EXERCISE »
Nothing below is to be printed except the lines between the line holding "the tab name" and the line holding "a brief description", inclusive, each exactly as it appears.

-----

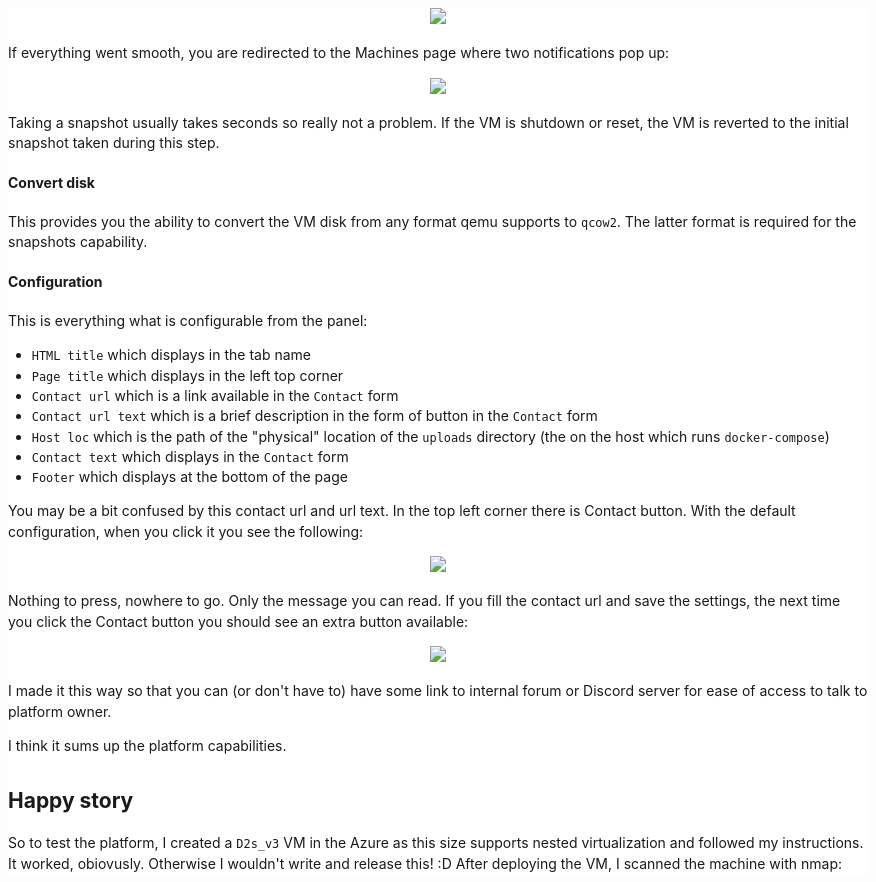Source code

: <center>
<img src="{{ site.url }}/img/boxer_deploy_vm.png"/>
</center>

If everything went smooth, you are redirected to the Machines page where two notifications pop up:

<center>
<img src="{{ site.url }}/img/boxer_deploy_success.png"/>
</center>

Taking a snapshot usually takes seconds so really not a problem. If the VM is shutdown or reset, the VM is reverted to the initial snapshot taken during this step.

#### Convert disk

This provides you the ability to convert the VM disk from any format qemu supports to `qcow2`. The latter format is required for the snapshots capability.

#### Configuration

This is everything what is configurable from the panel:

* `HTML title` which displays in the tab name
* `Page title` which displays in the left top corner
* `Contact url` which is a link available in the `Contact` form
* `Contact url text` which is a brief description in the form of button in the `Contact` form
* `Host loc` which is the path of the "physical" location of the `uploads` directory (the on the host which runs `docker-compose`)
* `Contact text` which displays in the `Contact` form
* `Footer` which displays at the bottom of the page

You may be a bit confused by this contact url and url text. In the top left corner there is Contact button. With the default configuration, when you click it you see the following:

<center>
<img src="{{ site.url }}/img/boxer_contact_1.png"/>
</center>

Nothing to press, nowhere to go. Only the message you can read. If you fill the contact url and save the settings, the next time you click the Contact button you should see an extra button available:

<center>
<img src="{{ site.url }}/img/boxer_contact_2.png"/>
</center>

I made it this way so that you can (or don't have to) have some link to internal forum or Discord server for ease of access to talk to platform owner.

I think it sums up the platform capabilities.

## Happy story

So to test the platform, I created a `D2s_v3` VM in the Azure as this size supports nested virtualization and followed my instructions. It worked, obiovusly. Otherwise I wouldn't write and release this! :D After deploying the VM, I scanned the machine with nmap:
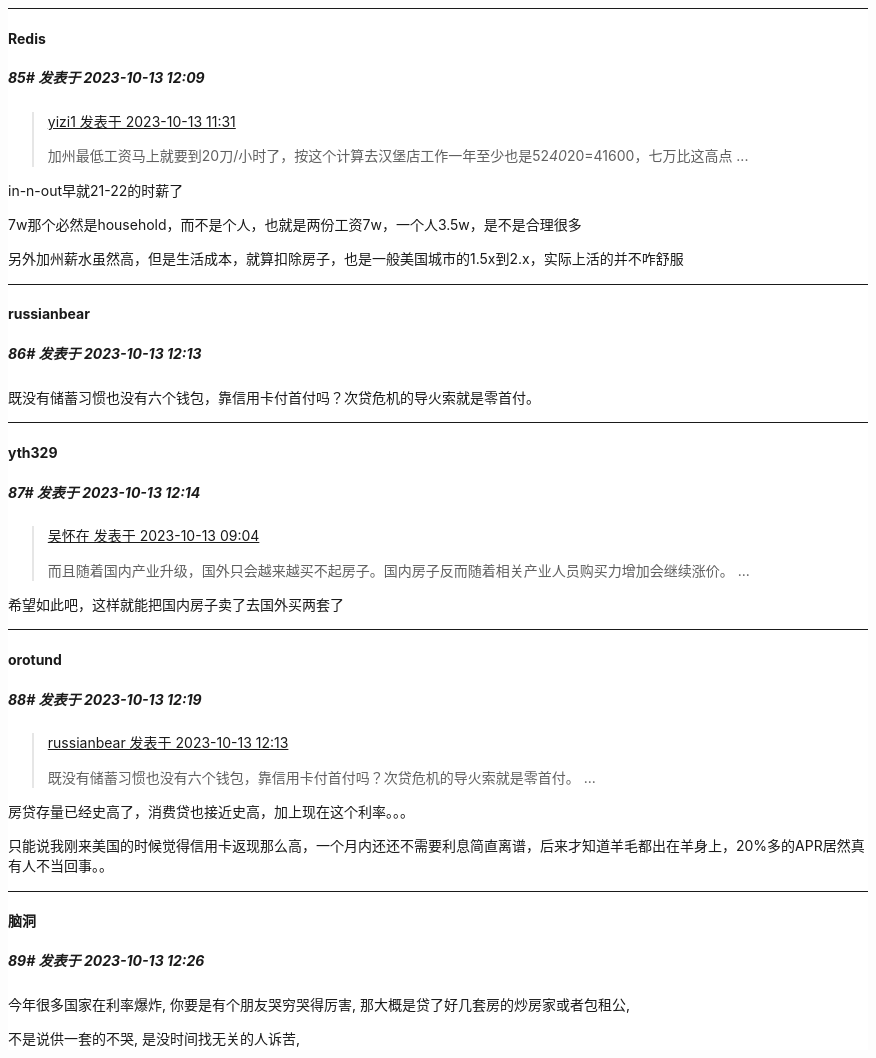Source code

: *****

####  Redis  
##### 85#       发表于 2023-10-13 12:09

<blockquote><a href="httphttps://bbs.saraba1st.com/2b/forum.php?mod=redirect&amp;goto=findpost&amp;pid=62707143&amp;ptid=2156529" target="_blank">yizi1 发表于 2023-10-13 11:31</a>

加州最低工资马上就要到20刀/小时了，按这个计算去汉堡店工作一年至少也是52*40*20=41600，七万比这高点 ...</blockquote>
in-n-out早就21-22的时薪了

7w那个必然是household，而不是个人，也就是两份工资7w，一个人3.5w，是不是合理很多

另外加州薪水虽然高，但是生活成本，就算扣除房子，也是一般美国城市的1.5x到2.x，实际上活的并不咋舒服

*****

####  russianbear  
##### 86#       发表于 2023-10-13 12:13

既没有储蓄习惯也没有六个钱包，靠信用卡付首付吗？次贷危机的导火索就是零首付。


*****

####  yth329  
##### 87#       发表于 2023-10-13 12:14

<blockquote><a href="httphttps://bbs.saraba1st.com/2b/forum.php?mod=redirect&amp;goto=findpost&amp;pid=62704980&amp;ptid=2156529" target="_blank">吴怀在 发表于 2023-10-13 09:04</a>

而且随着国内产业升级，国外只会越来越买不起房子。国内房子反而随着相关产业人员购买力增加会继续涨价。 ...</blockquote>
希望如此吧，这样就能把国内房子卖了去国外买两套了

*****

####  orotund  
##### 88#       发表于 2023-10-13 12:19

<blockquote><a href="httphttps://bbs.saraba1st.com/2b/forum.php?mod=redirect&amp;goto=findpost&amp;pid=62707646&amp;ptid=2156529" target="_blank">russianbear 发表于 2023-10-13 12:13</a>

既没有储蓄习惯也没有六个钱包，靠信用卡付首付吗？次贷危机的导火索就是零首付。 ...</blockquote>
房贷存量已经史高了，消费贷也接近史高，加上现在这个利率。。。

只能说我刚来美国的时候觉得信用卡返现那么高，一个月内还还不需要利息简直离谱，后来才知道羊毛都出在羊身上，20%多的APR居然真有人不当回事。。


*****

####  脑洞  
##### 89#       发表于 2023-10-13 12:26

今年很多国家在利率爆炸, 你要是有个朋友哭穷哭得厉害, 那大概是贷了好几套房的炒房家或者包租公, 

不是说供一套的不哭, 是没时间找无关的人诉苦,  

-----

EXERCISE ANSWER »
* `HTML title` which displays in the tab name
* `Page title` which displays in the left top corner
* `Contact url` which is a link available in the `Contact` form
* `Contact url text` which is a brief description in the form of button in the `Contact` form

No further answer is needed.